Entrées de données
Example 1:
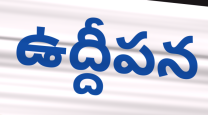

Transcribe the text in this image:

ఉద్దీపన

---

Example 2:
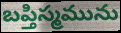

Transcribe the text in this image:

బప్తిస్మమును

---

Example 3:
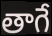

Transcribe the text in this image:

తాగే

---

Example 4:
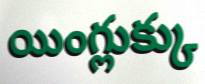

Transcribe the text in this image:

యింగ్లుక్కు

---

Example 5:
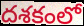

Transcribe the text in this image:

దశకంలో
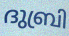
ദുബ്രി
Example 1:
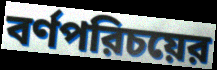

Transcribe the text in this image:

বর্ণপরিচয়ের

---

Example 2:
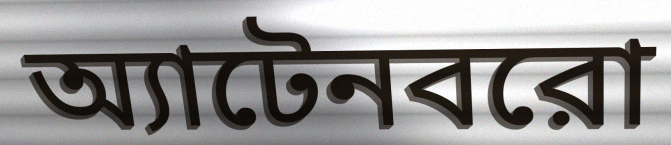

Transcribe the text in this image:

অ্যাটেনবরো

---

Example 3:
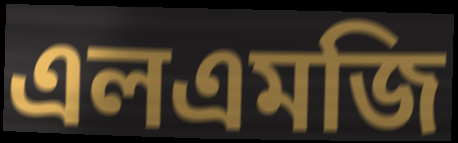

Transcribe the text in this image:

এলএমজি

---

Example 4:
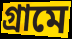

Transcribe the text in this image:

গ্রামে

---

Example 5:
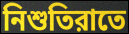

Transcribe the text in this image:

নিশুতিরাতে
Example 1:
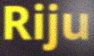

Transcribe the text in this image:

Riju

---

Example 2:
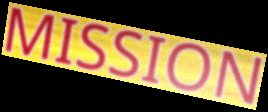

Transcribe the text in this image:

MISSION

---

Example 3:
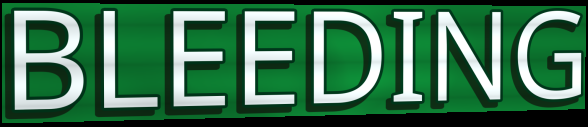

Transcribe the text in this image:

BLEEDING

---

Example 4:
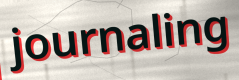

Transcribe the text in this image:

journaling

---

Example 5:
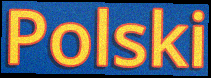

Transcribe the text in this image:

Polski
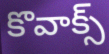
కొవాక్స్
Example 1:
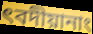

• [EXERCICE PROPOSÉ]:
Reproduisez à l'identique toutes les lignes des enregistrements ci-dessus, en omettant les images.

• [LA RÉPONSE]:
Example 1:

Transcribe the text in this image:

ఉద్దీపన

---

Example 2:

Transcribe the text in this image:

బప్తిస్మమును

---

Example 3:

Transcribe the text in this image:

తాగే

---

Example 4:

Transcribe the text in this image:

యింగ్లుక్కు

---

Example 5:

Transcribe the text in this image:

దశకంలో
ദുബ്രി
Example 1:

Transcribe the text in this image:

বর্ণপরিচয়ের

---

Example 2:

Transcribe the text in this image:

অ্যাটেনবরো

---

Example 3:

Transcribe the text in this image:

এলএমজি

---

Example 4:

Transcribe the text in this image:

গ্রামে

---

Example 5:

Transcribe the text in this image:

নিশুতিরাতে
Example 1:

Transcribe the text in this image:

Riju

---

Example 2:

Transcribe the text in this image:

MISSION

---

Example 3:

Transcribe the text in this image:

BLEEDING

---

Example 4:

Transcribe the text in this image:

journaling

---

Example 5:

Transcribe the text in this image:

Polski
కొవాక్స్
Example 1:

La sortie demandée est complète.